Looters attack Kenyan tea estates

Looters attack Kenyan tea estates
A worker examines the remains of a tea plantation torched by arsonists in Kericho town

Looters in one of Kenya's major tea-growing areas have struck Unilever's Chebown tea estate in a bout of post-election violence, causing workers at it and all the surrounding farms to flee.

Fighters torched the farm's tractors and trucks, looted and burned its storage facility and tried to burn the tea plants, but were foiled by cold, moist weather.

In the week since Mwai Kibaki was declared victor in the country's elections, Kenya's tea estates have become fields of death as supporters of defeated challenger Raila Odinga exacted revenge on the president's Kikuyu people.

Managers at the Unilever estate said gangs of up to 600 youths armed with bows and arrows, machetes and axes had attacked in waves, killing and pillaging as they went.

Unilever executives said at least 14 people had been killed on the company's plantations, including a man shot dead by the police.
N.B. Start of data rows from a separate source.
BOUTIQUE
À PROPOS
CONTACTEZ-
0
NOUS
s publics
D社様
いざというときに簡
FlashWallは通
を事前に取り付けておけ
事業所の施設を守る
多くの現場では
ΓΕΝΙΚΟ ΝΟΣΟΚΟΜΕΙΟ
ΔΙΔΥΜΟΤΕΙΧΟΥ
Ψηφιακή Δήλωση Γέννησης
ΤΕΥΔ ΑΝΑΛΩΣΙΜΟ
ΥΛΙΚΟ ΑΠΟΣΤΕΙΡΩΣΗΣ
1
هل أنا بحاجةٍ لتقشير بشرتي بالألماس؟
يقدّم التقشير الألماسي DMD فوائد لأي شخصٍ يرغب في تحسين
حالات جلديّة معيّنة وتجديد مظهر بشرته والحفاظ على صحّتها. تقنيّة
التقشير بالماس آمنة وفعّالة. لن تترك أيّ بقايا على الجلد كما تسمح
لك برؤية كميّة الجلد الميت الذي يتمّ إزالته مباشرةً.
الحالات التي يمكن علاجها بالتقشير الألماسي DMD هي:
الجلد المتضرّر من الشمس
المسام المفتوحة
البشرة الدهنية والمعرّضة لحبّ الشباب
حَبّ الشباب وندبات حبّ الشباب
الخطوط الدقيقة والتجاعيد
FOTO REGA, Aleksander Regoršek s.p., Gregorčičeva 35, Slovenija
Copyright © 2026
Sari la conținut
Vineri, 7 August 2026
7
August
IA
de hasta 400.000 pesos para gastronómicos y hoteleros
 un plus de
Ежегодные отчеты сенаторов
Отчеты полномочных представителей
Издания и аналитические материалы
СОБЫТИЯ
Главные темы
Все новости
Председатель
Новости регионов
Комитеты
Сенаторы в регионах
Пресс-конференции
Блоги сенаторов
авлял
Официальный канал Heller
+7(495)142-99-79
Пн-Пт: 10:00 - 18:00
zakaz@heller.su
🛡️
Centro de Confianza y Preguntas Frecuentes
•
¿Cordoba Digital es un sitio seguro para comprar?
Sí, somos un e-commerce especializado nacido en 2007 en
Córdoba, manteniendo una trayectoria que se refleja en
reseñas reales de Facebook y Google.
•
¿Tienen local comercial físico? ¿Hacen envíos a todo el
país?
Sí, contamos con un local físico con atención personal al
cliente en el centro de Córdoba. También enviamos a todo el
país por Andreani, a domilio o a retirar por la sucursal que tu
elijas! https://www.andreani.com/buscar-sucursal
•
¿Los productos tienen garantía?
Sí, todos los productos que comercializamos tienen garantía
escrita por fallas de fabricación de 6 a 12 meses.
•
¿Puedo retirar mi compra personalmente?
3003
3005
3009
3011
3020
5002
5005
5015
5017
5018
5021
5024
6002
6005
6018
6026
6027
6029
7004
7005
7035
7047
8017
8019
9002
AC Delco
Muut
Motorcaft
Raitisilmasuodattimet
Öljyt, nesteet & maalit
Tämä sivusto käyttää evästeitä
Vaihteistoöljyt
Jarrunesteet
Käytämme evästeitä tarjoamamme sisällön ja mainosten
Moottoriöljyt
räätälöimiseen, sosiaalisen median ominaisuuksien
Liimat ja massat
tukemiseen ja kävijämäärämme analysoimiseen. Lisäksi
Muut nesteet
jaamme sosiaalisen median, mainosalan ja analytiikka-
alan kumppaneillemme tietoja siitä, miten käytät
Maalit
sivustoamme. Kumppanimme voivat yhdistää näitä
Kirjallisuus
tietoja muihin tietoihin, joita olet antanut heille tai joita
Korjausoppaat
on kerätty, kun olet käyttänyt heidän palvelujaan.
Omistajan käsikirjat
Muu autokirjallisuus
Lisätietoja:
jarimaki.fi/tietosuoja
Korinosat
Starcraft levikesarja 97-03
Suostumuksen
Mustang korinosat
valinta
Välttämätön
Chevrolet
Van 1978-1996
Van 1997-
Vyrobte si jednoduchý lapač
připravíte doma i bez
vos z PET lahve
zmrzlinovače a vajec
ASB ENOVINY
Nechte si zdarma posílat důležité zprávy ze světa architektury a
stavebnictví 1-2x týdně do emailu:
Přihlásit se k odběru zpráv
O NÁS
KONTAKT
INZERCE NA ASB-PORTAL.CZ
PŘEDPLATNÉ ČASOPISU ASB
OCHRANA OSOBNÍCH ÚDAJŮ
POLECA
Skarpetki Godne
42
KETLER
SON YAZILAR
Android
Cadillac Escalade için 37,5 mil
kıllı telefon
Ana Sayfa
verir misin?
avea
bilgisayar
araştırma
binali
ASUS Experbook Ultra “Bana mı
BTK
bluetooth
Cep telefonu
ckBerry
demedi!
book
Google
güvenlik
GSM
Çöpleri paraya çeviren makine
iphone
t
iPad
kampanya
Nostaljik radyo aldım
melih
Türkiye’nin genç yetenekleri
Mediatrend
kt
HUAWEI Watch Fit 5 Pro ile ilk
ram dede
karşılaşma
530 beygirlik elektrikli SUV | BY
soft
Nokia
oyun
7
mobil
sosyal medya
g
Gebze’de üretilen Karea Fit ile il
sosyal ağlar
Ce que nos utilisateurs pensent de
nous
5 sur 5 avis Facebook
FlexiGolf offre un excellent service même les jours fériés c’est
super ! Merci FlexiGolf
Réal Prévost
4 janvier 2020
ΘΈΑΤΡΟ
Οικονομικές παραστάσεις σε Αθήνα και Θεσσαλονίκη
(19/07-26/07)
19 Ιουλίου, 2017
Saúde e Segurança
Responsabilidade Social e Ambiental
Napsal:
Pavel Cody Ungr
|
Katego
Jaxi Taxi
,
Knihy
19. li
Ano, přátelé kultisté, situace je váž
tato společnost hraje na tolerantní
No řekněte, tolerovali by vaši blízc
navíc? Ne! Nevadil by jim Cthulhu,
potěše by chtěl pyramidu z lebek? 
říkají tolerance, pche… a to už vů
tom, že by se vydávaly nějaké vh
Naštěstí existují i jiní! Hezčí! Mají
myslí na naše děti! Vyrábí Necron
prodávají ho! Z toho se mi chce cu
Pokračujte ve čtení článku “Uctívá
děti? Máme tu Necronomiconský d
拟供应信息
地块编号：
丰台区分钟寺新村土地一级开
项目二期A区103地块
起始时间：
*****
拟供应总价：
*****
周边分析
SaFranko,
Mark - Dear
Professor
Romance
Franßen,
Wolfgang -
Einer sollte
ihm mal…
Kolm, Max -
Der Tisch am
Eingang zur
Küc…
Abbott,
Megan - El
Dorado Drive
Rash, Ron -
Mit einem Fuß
The situation on plantations owned by other companies was unclear. Tea companies have begun evacuating some 30,000 displaced people in lorries and trailers attached to tractors.

More than 60 British firms - including Barclays, Unilever and GlaxoSmithKline - have operations in Kenya. Unilever owns two tea plantations and employs several thousand Kenyans. Kenya is the world's third-largest exporter of tea, which, together with coffee and horticultural products, contributes to about 55pc of exports.